The bigger problem is the stop-start antibiotic framework. The creator essentially describes using doxycycline like an on-demand rescue medication. Dermatologists and infectious disease guidelines specifically caution against this because intermittent antibiotic use is one of the primary drivers of Cutibacterium acnes resistance (Thiboutot et al., 2009, Journal of the American Academy of Dermatology). Cyclic, symptom-driven dosing without a topical antibacterial partner is not standard of care.
He also never mentioned topical options, retinoids, dose adjustment of testosterone, or switching formulations as potential first-line interventions before reaching for systemic antibiotics. Those are significant omissions.
What should you actually know?
If you are on TRT and developing acne, the first conversation should be with a dermatologist or your prescribing clinician, not a 60-second video. Here is what the evidence actually supports as a management sequence.
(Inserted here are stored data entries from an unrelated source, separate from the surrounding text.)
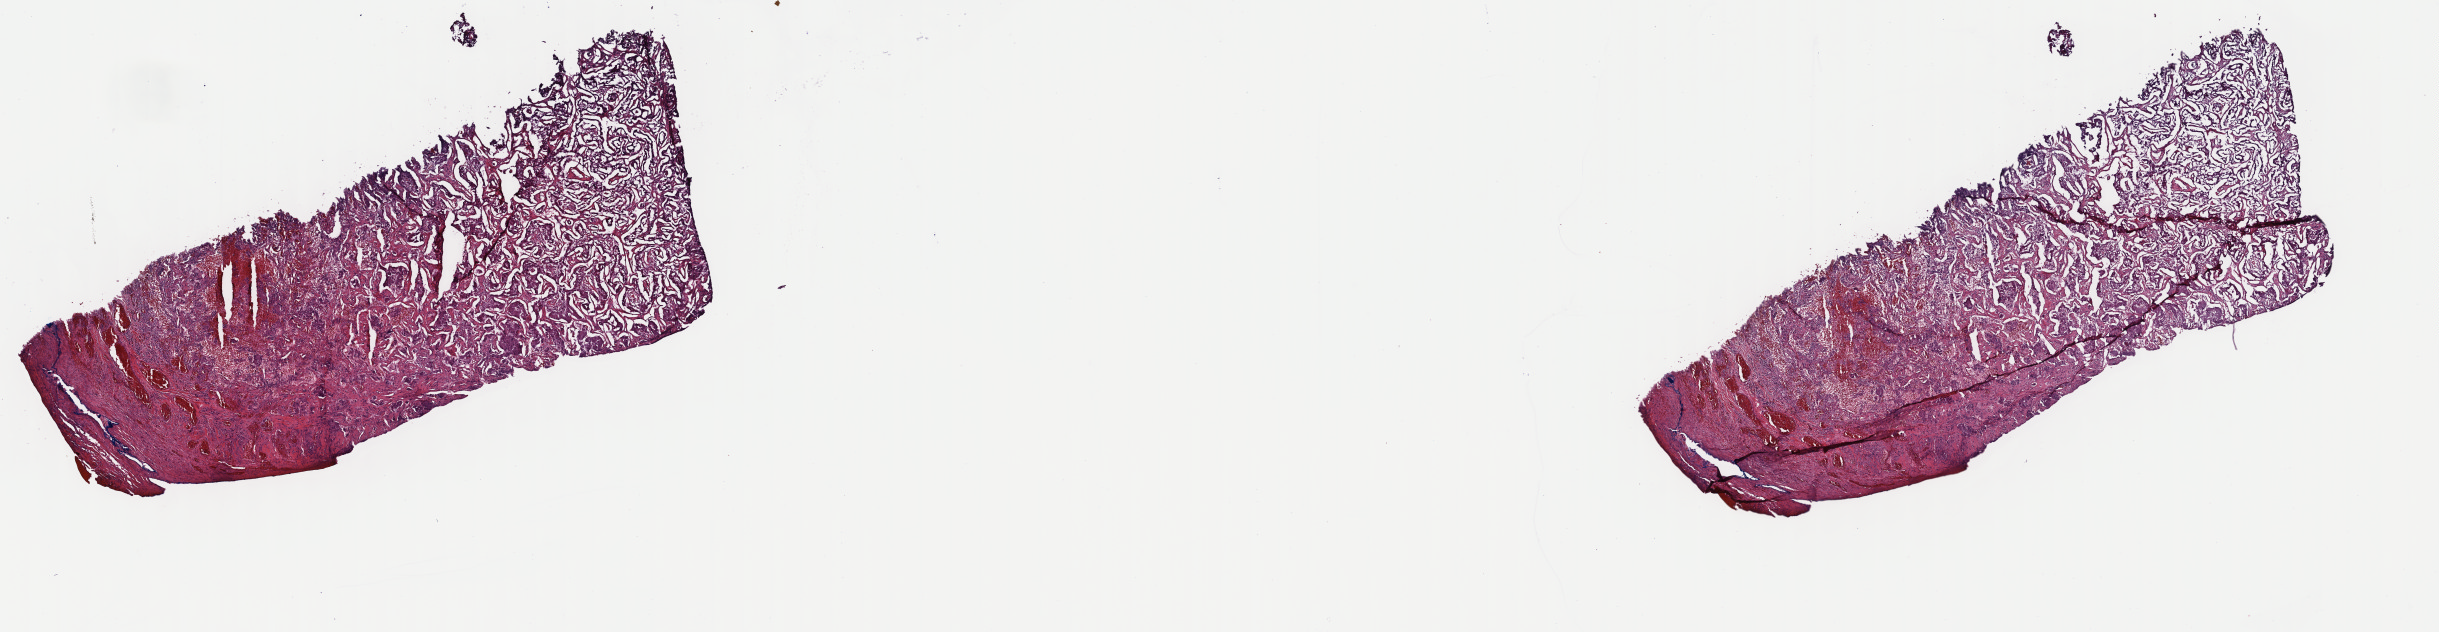
Whole-slide histology image, H&E, a low-resolution overview of the entire scanned area, about 19.2 x 5.0 mm, frozen section from the top of the tissue portion, sample: primary tumour, lung. Female patient; age at initial diagnosis 50 years. Pathologist review of this section (percent, as recorded): tumour cells 80%, tumour nuclei 80%, normal cells 0%, stromal cells 20%, necrosis 0%. Inflammatory infiltration, as recorded: lymphocyte infiltration 0%, monocyte infiltration 0%, neutrophil infiltration 0%.
Diagnosis: Adenocarcinoma with mixed subtypes (upper lobe, lung). AJCC pathologic stage: IA.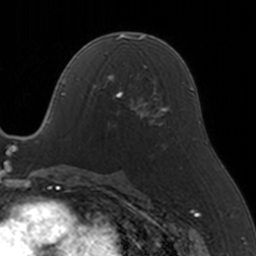
Breast MRI, one axial slice; position 81 of 160 along the scan axis; cropped to one breast; dynamic contrast-enhanced series, time point 2 of 5 at this slice position (early post-contrast); 3 T; TE 1.7 ms, TR 4 ms; 1 mm slice thickness; 256 × 256 image matrix. Female patient.
Outlined on this slice (semi-automatic segmentation, software-assisted and operator-edited):
- enhancing-tissue mask used for the functional tumour volume (all voxels passing the contrast-enhancement thresholds inside the analysis volume; usually the tumour): bounding box <92,65,146,119> (left, top, right, bottom; pixels)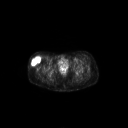
FDG PET of an extremity soft-tissue mass (from a PET/CT study), one axial slice; position 59 of 267 along the scan axis; 3.27 mm slice thickness; 128 × 128 image matrix. Female patient, age 34 years. Case-level facts recorded for this patient, not image findings: histological type: synovial sarcoma; grade: intermediate; site of the primary tumour: right thigh.
Structures marked on this image (expert contour drawn on MRI and transferred to this co-registered scan by the dataset authors):
- gross tumour volume including surrounding oedema: bounding box [x1, y1, x2, y2] px = [30, 56, 40, 66]
- gross tumour volume (mass): [30, 56, 40, 66]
- First, check whether your TRT dose or formulation might be the driver. High-normal or supraphysiologic testosterone levels push DHT conversion up. A dose adjustment or switch from gel to injection (or vice versa) sometimes resolves acne without any medication.
- Topical retinoids (tretinoin) and benzoyl peroxide are first-line for mild to moderate acne in adults, according to AAD guidelines. Jumping to oral doxycycline before trying topical therapy is not the recommended sequence.
- If oral antibiotics are appropriate, they should be used with a topical antimicrobial agent to reduce resistance risk. The AAD advises limiting oral antibiotic courses to three to four months where possible.
- Isotretinoin is reserved for severe, scarring, or antibiotic-resistant cases. It is not mentioned in the video but is a real option for men on TRT with persistent cystic acne.
- Acne on TRT is not inevitable. The creator is right that most patients do not experience significant skin changes. Genetics, baseline sebum production, and formulation matter enormously.